**INPUT RECORDS**
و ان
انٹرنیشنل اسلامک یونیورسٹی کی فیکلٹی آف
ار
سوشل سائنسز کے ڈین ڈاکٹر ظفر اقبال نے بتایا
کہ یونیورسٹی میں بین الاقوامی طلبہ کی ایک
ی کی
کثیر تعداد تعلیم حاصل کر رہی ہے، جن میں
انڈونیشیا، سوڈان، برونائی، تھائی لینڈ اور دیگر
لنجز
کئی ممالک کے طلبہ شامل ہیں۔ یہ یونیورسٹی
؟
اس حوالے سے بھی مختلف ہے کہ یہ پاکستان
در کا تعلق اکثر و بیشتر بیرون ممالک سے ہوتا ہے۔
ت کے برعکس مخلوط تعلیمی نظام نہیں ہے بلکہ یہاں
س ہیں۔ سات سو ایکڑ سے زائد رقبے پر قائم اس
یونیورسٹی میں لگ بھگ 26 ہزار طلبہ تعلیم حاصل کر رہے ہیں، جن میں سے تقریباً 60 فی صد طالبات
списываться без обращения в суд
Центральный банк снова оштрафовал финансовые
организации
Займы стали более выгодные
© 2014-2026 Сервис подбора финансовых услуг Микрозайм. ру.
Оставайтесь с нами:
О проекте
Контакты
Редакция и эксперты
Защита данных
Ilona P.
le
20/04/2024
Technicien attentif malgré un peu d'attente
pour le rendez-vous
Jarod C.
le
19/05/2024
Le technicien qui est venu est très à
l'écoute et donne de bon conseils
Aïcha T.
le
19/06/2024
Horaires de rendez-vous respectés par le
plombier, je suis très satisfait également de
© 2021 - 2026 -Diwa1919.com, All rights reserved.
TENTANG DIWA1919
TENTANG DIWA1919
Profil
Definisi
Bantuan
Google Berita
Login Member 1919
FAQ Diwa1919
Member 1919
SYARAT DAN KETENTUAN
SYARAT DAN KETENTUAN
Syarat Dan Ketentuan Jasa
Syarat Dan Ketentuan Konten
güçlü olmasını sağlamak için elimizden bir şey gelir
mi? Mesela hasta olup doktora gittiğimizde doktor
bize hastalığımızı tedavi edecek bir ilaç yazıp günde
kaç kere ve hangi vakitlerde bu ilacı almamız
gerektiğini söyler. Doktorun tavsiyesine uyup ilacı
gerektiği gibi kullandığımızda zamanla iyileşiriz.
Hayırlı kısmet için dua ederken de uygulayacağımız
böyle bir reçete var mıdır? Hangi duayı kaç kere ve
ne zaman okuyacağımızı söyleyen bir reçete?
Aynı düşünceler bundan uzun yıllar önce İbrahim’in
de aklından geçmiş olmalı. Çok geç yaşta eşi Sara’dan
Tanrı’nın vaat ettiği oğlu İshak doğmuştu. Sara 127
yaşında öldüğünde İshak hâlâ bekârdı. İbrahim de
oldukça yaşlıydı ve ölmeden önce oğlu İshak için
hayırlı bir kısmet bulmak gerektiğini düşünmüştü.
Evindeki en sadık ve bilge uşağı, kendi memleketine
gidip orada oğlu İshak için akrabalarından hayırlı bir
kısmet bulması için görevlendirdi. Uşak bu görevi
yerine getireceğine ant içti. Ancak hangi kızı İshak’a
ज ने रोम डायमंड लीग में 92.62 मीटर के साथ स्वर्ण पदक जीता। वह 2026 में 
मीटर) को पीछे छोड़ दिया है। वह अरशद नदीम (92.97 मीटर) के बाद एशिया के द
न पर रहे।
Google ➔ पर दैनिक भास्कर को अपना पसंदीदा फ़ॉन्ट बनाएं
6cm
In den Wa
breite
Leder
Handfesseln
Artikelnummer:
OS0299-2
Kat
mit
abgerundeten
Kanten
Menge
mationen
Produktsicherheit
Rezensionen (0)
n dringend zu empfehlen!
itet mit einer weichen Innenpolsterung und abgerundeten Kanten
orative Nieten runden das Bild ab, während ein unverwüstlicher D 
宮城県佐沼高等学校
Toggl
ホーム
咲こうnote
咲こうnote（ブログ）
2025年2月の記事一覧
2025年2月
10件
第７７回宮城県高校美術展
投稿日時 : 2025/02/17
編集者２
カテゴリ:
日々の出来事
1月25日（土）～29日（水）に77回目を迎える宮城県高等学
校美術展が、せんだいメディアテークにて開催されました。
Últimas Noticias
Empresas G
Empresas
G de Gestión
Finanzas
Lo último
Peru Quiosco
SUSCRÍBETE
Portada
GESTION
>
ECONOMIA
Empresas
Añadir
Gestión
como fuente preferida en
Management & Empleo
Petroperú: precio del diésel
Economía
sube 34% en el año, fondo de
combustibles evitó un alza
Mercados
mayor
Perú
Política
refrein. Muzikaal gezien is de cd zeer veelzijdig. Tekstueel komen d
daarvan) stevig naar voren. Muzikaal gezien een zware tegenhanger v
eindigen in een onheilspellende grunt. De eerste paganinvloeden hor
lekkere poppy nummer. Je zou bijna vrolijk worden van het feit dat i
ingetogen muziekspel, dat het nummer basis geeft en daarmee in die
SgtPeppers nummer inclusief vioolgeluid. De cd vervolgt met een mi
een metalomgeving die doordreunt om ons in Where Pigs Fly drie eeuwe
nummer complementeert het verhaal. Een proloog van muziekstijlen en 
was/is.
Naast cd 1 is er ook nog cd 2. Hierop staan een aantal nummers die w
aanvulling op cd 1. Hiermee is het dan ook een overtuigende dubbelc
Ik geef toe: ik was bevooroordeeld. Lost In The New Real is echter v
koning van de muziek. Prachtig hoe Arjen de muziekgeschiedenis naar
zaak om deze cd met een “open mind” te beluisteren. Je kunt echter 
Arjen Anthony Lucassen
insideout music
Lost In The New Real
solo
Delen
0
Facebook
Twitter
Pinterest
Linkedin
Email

**ASSIGNMENT**
Print, please, the lines above from the very first through the one that holds "اس حوالے سے بھی مختلف ہے کہ یہ پاکستان", both included, word for word and with nothing else.

**RESPONSE TO THIS EXERCISE**
و ان
انٹرنیشنل اسلامک یونیورسٹی کی فیکلٹی آف
ار
سوشل سائنسز کے ڈین ڈاکٹر ظفر اقبال نے بتایا
کہ یونیورسٹی میں بین الاقوامی طلبہ کی ایک
ی کی
کثیر تعداد تعلیم حاصل کر رہی ہے، جن میں
انڈونیشیا، سوڈان، برونائی، تھائی لینڈ اور دیگر
لنجز
کئی ممالک کے طلبہ شامل ہیں۔ یہ یونیورسٹی
؟
اس حوالے سے بھی مختلف ہے کہ یہ پاکستان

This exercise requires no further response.